From: Joseph M. Newcomer on
See below...
On Thu, 14 Jan 2010 23:21:57 -0500, Hector Santos <sant9442(a)nospam.gmail.com> wrote:

>Joseph M. Newcomer wrote:
>
>> Note that fread, called thousands of times, is amazingly slow in
>
> > comparison to a single ReadFile.
>
>Hmmm, both are limited to what the backend protocol driver is using
>for packet size.
>
>I would never recommend using a single ReadFile read with a large
>block such as a 100mb. Now if the file was local as a memory map, that
>would be a different story and even when we know the OS itself (by
>default) actually using memory maps when opening files, a large single
>read like 100mb IMO definitely adds design pressures. What if there
>is a failure or some condition he wants to detect during the very
>large block read?
****
In the cases I deal with, either file works, or it doesn't. If there is an error
anywhere, for any reason, the integrity of the file is suspect, and it needs to be
reconsidered.
****
>
>IOW, he now needs to make it asynchronous anyway!
****
Any time performance matters, asynchrony is good. But in the case of file systems, they
are almost always synchronous reads even when asynchronous is requested (there's a KB
article on this, KB156932, so it takes serious effort to defeat this)
****
>
>Again, I can see your design point if the file was LOCAL and knowing
>that Windows itself actually opens file in page mode. But not over a
>network. I would naturally suspect engineering issues there.
>
>> By failing to supply all the critical information, you essentially asked "Why is it that I
>> can get from city A to city B in 20 minutes, but my friend takes two hours?" and neglected
>> to mention you took the high-speed train while your friend went by bicycle.
>
>
>I didn't have a problem myself. It was obvious what the issue was when
> stating a DOS file copy was faster than his code - although it did
>take a few mail tags.
****
It would have been easier to answer if the correct data had been given in the original
question, which stated

>I can copy a file to and from my Samba network in 20
>seconds, yet it takes 80 seconds to compute its MD5 value.
>The delay is not related to the MD5 processing time because
>it can compute this in 12 seconds from the local drive.
>
>What is going on here?

Note that at no point does it suggest a DOS Copy command is being used; it could have been
copy/paste in Windows Explorer. It could have been CopyFile.
joe
****
Joseph M. Newcomer [MVP]
email: newcomer(a)flounder.com
Web: http://www.flounder.com
MVP Tips: http://www.flounder.com/mvp_tips.htm
From: Alexander Grigoriev on

"Joseph M. Newcomer" <newcomer(a)flounder.com> wrote in message
news:gvb1l5p3v1tsntfeg9fttm1ks8s1rb4a73(a)4ax.com...
>
> Illiac IV had a 2GB hard drive, the largest ever made in that era,
> mid-1960s. They wanted
> more, but that was the largest that could be produced. So for over 40
> years, it has been
> known that 2GB is at best a "modest" size.
>

Wasn't that mid-70s?


From: Hector Santos on
Hi Joe,

I don't wish to spend much time on this, but my only point was that
there is major difference when going over the network or wire using a
single read 'huge" buffer call. You got greater reliability,
performance and scalability issues to address.

--
HLS



Joseph M. Newcomer wrote:

> See below...
> On Thu, 14 Jan 2010 23:21:57 -0500, Hector Santos <sant9442(a)nospam.gmail.com> wrote:
>
>> Joseph M. Newcomer wrote:
>>
>>> Note that fread, called thousands of times, is amazingly slow in
>>> comparison to a single ReadFile.
>> Hmmm, both are limited to what the backend protocol driver is using
>> for packet size.
>>
>> I would never recommend using a single ReadFile read with a large
>> block such as a 100mb.

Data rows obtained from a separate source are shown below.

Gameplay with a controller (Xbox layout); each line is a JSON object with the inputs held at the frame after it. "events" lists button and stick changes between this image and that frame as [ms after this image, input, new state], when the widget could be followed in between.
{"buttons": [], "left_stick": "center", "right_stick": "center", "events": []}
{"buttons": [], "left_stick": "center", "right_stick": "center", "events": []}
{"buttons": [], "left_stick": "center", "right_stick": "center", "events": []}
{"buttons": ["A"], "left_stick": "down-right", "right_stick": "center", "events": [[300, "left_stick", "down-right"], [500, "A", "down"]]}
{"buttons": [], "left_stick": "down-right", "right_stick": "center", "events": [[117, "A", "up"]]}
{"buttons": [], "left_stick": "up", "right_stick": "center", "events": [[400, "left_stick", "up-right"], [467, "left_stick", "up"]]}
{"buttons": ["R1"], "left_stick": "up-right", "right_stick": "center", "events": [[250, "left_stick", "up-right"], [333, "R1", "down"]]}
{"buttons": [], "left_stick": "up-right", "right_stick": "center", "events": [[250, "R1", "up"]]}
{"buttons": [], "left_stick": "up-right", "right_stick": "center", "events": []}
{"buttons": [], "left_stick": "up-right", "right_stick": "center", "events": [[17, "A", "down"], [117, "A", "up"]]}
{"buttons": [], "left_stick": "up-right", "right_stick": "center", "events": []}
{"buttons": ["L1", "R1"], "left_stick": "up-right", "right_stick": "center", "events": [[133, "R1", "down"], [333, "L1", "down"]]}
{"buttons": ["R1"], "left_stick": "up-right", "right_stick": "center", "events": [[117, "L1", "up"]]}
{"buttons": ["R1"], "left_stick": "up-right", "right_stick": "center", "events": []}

Now if the file was local as a memory map, that
>> would be a different story and even when we know the OS itself (by
>> default) actually using memory maps when opening files, a large single
>> read like 100mb IMO definitely adds design pressures. What if there
>> is a failure or some condition he wants to detect during the very
>> large block read?
> ****
> In the cases I deal with, either file works, or it doesn't. If there is an error
> anywhere, for any reason, the integrity of the file is suspect, and it needs to be
> reconsidered.
> ****
>> IOW, he now needs to make it asynchronous anyway!
> ****
> Any time performance matters, asynchrony is good. But in the case of file systems, they
> are almost always synchronous reads even when asynchronous is requested (there's a KB
> article on this, KB156932, so it takes serious effort to defeat this)
> ****
>> Again, I can see your design point if the file was LOCAL and knowing
>> that Windows itself actually opens file in page mode. But not over a
>> network. I would naturally suspect engineering issues there.
>>
>>> By failing to supply all the critical information, you essentially asked "Why is it that I
>>> can get from city A to city B in 20 minutes, but my friend takes two hours?" and neglected
>>> to mention you took the high-speed train while your friend went by bicycle.
>>
>> I didn't have a problem myself. It was obvious what the issue was when
>> stating a DOS file copy was faster than his code - although it did
>> take a few mail tags.
> ****
> It would have been easier to answer if the correct data had been given in the original
> question, which stated
>
>> I can copy a file to and from my Samba network in 20
>> seconds, yet it takes 80 seconds to compute its MD5 value.
>> The delay is not related to the MD5 processing time because
>> it can compute this in 12 seconds from the local drive.
>>
>> What is going on here?
>
> Note that at no point does it suggest a DOS Copy command is being used; it could have been
> copy/paste in Windows Explorer. It could have been CopyFile.
> joe
> ****
> Joseph M. Newcomer [MVP]
> email: newcomer(a)flounder.com
> Web: http://www.flounder.com
> MVP Tips: http://www.flounder.com/mvp_tips.htm

From: Joseph M. Newcomer on
See below...
On Fri, 15 Jan 2010 15:55:08 -0500, Hector Santos <sant9442(a)nospam.gmail.com> wrote:

>Joseph M. Newcomer wrote:
>
>> Back In The Day, late 1980s, a friend was hired by Schumberger to modify Unix to support
>> files > 4GB. It turns out that there were the world's largest geological survey company,
>> and would do things like blow up a truckload of explosives in the middle of the Texas
>> desert, analyze the signals picked up by sensors covering several hundred square miles,
>> and come back and say "drill here for oil". As my friend told me, "you may think of 4GB
>> as a whopping lot of data; I think of it as a 3-minute sample". 2GB has been an
>> unreasonably small limit since the 1970s (ask anyone at GM who maintained the databases of
>> every car ever sold, including their manufacturing history; they were running
>> multi-gigabyte databases in the era when this involved millions of dollars of hard
>> drives). I'm amazed anyone would think 4GB as a reasonable file limit, let alone a tiny
>> value like 2GB. We live in an era of TB databases.
>
>
>
>That is a niche situation. It is not the common need. Also it was
>what it was. The limits were based on the technology of the day, and
>the practical market requirements.
>
>>
>> Illiac IV had a 2GB hard drive, the largest ever made in that era, mid-1960s. They wanted
>> more, but that was the largest that could be produced. So for over 40 years, it has been
>> known that 2GB is at best a "modest" size.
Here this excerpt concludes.